**Records for this exercise**:
--------------------
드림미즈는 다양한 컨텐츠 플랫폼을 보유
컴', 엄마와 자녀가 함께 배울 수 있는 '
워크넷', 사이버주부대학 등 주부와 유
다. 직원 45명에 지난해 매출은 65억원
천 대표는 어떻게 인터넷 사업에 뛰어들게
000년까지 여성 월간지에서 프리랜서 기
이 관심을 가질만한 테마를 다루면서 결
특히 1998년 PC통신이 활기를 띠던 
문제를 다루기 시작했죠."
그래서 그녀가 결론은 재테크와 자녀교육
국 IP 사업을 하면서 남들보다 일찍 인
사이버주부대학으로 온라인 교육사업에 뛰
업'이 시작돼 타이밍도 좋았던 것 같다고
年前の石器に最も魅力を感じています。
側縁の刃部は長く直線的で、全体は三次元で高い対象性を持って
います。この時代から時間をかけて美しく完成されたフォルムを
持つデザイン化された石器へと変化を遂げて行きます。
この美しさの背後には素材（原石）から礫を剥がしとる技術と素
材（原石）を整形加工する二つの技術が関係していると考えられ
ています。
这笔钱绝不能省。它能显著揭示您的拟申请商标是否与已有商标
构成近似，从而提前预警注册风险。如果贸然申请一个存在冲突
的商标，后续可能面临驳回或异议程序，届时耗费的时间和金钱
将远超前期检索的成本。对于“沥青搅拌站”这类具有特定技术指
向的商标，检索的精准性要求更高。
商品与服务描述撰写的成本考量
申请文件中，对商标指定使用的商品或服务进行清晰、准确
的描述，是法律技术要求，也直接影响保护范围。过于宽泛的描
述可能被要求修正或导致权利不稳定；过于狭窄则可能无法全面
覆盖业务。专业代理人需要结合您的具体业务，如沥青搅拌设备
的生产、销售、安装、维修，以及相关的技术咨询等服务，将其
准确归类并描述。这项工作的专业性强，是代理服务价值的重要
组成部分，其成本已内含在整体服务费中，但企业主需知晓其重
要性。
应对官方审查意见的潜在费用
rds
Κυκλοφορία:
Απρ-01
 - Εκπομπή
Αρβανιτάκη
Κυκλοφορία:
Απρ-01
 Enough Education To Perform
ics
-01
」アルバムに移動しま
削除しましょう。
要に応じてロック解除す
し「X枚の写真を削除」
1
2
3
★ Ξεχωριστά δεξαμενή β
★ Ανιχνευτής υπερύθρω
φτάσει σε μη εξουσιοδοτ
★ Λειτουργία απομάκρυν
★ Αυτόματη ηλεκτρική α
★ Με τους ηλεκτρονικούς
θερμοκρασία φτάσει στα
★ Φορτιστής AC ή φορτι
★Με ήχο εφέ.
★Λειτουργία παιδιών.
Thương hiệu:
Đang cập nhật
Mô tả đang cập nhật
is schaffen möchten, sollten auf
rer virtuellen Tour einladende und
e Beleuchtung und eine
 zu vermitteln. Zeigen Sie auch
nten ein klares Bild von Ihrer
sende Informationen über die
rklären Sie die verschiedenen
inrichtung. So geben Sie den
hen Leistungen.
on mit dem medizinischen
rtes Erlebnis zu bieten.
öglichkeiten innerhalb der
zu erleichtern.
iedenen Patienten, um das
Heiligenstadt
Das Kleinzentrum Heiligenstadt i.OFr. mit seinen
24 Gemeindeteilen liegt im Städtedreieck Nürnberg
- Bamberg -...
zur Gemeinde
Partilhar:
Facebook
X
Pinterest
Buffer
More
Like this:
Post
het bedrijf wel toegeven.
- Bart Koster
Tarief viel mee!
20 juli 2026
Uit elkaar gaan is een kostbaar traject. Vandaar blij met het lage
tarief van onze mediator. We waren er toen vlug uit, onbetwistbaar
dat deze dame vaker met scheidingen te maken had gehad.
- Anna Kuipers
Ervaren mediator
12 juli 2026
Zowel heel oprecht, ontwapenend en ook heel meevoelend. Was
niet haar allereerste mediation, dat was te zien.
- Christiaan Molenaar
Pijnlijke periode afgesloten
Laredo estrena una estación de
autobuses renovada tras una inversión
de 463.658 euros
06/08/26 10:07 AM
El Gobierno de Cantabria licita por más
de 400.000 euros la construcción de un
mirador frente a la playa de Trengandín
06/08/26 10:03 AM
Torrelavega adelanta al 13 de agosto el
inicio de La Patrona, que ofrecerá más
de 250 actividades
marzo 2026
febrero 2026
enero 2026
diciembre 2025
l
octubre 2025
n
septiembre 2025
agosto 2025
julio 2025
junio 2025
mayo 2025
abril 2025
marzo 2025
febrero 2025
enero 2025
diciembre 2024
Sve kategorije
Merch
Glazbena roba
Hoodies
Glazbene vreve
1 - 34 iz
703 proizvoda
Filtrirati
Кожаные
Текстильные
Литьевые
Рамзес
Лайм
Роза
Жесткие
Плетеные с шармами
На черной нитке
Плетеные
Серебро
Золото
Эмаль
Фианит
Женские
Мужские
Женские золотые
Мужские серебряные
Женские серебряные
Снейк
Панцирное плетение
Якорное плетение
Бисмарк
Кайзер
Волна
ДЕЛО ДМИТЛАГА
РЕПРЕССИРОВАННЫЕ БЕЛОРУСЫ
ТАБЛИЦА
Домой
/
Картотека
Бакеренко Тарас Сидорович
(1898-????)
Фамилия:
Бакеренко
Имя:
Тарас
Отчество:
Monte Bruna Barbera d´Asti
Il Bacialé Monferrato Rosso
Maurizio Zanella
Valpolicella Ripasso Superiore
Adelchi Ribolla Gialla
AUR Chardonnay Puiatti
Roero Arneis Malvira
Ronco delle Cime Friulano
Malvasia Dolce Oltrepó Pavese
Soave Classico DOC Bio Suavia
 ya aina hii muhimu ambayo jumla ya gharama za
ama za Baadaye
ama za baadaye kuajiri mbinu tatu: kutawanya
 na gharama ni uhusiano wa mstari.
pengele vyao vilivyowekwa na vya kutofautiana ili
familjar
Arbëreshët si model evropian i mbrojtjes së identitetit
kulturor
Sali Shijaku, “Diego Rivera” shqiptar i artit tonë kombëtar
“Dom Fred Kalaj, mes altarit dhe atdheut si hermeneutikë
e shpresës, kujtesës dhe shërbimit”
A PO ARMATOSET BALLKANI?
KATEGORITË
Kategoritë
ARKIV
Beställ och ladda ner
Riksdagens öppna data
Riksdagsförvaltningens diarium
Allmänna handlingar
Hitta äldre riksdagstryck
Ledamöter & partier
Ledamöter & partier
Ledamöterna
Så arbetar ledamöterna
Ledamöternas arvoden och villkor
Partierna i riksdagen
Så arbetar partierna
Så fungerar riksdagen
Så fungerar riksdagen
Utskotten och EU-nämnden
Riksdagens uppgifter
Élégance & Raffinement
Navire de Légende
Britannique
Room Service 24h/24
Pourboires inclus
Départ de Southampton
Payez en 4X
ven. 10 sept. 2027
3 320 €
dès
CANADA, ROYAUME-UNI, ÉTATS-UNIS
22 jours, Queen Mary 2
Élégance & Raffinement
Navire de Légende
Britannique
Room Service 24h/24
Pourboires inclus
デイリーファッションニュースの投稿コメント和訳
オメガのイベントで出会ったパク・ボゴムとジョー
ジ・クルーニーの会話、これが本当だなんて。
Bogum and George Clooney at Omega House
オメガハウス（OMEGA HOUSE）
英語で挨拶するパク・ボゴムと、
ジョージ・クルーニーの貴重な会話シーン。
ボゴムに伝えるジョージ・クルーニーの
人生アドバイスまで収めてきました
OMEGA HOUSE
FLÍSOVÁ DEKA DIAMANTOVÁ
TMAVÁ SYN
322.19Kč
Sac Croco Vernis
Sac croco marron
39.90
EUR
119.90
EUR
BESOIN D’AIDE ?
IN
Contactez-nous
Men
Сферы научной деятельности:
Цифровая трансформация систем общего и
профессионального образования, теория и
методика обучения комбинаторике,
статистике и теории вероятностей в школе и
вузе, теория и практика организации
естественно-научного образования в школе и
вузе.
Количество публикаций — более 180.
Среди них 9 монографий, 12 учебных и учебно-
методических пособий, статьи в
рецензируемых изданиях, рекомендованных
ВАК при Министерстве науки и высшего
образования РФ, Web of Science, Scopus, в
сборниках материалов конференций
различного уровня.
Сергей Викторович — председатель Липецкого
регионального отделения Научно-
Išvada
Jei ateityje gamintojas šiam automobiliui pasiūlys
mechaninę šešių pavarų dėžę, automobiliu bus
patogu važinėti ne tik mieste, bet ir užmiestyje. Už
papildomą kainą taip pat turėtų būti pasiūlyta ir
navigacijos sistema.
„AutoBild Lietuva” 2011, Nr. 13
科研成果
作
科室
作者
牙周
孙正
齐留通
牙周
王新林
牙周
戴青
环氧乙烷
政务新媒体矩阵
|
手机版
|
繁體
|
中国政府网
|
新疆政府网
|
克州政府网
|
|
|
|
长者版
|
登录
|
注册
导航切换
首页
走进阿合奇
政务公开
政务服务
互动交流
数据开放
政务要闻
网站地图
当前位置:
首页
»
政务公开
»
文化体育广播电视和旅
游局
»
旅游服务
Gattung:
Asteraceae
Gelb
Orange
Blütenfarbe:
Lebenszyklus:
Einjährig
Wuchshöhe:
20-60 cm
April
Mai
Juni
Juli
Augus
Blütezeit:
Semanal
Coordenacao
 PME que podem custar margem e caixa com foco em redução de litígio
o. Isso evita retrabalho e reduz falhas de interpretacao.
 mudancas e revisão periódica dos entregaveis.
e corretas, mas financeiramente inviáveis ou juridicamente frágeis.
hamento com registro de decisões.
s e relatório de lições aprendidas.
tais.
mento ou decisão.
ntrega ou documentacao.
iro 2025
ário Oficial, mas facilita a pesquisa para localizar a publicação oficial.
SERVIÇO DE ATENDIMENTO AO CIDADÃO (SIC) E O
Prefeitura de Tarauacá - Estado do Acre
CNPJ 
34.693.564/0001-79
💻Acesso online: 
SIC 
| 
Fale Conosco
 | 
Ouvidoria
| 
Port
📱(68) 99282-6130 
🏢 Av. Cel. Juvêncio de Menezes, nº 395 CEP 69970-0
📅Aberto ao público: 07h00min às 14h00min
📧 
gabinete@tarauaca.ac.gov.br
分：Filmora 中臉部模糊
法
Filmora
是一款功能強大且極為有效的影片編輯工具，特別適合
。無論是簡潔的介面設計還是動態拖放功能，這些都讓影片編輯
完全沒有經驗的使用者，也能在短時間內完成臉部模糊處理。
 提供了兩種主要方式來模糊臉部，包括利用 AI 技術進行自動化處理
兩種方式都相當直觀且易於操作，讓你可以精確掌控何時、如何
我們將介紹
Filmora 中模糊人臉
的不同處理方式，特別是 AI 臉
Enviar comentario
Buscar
--------------------
**Job**:
In the material above, how many lines hold the string "Женские"? Give the number and nothing else.

**Answer to the problem**:
3